Звуки больницы кажутся оглушительными в этой тишине. Попискивание аппаратов, шаги в коридоре, чей-то далекий кашель, скрип тележки. Все это врывается в нашу палату, разрушает интимность момента, делает его еще более болезненным.
— Максим, — говорю я громче, и в голосе появляются нотки истерики. — Скажи мне про ребенка.
Он все еще не смотрит на меня. Его пальцы крепче сжимают мою руку, но это не приносит утешения. Наоборот, в этом сжатии я чувствую его отчаяние.
И в этот момент дверь палаты открывается.

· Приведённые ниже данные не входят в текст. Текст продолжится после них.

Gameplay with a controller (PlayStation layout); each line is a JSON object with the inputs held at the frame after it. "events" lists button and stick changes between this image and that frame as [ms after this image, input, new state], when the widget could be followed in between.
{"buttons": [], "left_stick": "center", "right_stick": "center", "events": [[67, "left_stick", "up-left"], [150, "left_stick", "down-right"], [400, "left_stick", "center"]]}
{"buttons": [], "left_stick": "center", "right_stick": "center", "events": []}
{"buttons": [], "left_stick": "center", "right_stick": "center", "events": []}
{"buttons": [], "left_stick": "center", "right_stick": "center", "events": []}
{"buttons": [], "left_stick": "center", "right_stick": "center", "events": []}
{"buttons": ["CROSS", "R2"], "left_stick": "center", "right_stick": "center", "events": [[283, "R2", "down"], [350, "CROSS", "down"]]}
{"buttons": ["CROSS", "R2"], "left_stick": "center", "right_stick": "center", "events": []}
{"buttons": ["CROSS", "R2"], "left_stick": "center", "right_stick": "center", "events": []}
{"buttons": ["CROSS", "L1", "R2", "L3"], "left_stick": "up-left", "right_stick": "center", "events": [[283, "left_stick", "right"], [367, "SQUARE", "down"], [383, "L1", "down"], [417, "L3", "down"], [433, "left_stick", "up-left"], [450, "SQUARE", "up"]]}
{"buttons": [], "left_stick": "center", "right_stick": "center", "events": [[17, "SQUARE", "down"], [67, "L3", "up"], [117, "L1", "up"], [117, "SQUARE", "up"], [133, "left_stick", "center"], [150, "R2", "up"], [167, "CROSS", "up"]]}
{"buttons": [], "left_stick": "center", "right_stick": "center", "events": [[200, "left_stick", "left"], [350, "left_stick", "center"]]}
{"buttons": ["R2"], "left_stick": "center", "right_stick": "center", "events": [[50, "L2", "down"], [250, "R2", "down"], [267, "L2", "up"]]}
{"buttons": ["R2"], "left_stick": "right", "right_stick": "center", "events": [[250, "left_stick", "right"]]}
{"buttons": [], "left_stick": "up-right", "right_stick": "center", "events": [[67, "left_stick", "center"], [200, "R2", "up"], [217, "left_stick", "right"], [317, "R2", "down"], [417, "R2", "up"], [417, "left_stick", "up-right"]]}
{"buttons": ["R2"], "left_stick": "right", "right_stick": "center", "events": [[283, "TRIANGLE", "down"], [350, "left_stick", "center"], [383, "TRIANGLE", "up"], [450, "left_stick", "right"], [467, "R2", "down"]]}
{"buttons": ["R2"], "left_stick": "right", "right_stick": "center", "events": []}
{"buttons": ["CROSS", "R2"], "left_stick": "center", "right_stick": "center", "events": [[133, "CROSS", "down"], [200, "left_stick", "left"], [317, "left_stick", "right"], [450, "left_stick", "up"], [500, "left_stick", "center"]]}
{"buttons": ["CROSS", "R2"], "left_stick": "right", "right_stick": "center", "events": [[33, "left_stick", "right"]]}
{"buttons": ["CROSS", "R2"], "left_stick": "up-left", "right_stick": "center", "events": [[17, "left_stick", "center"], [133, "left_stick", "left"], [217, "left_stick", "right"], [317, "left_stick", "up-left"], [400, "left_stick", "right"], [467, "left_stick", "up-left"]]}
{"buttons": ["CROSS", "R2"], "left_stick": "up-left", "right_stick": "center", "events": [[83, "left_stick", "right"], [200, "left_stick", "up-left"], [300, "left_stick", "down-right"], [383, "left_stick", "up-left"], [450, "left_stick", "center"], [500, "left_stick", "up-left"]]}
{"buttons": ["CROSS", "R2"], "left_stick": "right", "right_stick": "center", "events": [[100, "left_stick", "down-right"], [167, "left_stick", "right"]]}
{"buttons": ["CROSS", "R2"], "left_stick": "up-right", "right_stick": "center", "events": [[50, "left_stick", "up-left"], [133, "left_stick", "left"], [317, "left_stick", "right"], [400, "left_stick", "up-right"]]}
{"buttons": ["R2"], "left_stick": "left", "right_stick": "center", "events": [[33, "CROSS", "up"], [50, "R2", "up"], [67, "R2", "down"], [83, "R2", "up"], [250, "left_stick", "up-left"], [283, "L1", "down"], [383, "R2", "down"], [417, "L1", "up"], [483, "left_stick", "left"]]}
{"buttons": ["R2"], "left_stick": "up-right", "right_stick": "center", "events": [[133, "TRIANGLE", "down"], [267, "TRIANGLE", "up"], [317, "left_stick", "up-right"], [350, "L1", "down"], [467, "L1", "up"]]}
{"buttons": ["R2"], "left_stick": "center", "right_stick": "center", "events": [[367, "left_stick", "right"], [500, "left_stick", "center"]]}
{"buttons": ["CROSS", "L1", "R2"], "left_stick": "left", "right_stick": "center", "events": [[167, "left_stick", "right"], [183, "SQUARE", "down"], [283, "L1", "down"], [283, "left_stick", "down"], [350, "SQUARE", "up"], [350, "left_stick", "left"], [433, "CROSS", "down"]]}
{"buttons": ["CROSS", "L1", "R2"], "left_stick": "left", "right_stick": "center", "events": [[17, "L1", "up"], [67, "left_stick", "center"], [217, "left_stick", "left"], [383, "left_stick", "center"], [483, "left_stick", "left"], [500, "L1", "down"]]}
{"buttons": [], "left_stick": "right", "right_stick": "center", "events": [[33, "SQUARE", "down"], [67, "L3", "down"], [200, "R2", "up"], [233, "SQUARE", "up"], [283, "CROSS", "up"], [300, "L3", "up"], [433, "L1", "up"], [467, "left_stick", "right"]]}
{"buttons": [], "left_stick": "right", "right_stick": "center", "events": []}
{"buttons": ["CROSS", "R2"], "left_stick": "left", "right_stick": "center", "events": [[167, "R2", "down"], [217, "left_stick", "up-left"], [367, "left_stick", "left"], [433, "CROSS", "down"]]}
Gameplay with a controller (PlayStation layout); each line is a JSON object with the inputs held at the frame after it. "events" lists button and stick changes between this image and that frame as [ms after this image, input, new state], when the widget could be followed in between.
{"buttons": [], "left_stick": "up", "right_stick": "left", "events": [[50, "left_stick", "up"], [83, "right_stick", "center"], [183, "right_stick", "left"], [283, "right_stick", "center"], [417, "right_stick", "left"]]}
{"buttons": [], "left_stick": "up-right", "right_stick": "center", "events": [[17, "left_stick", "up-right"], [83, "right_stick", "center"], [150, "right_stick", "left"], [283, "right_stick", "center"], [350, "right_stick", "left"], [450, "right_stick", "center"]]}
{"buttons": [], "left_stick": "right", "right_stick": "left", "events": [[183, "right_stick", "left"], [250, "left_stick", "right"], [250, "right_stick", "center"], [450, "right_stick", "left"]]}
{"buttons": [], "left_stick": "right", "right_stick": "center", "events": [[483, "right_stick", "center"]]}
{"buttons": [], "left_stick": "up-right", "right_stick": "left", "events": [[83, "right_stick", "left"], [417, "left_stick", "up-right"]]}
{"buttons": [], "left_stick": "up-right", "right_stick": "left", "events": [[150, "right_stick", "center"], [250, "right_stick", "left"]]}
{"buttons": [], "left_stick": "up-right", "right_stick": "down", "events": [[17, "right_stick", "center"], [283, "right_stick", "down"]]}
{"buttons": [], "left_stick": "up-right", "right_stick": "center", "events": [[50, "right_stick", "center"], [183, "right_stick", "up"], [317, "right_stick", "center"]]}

Входит врач — мужчина лет пятидесяти, в белом халате. У него усталое лицо, добрые, но грустные глаза за очками в тонкой оправе. В руках у него папка с какими-то документами, наверное, результаты анализов.
Он останавливается у моей кровати, и я вижу, как он переводит взгляд с меня на Максима и обратно. В его глазах сочувствие, та особенная мягкость, которая бывает у врачей, когда им приходится сообщать плохие новости.
— Как вы себя чувствуете? — спрашивает он, и голос у него теплый, участливый.
— Скажите мне про ребенка, — говорю я, не отвечая на его вопрос. — Пожалуйста. Я должна знать.
Врач тяжело вздыхает. Он открывает папку, смотрит на результаты анализов, потом закрывает ее и садится на край кровати. Этот жест — такой простой, человечный — говорит мне больше, чем любые слова.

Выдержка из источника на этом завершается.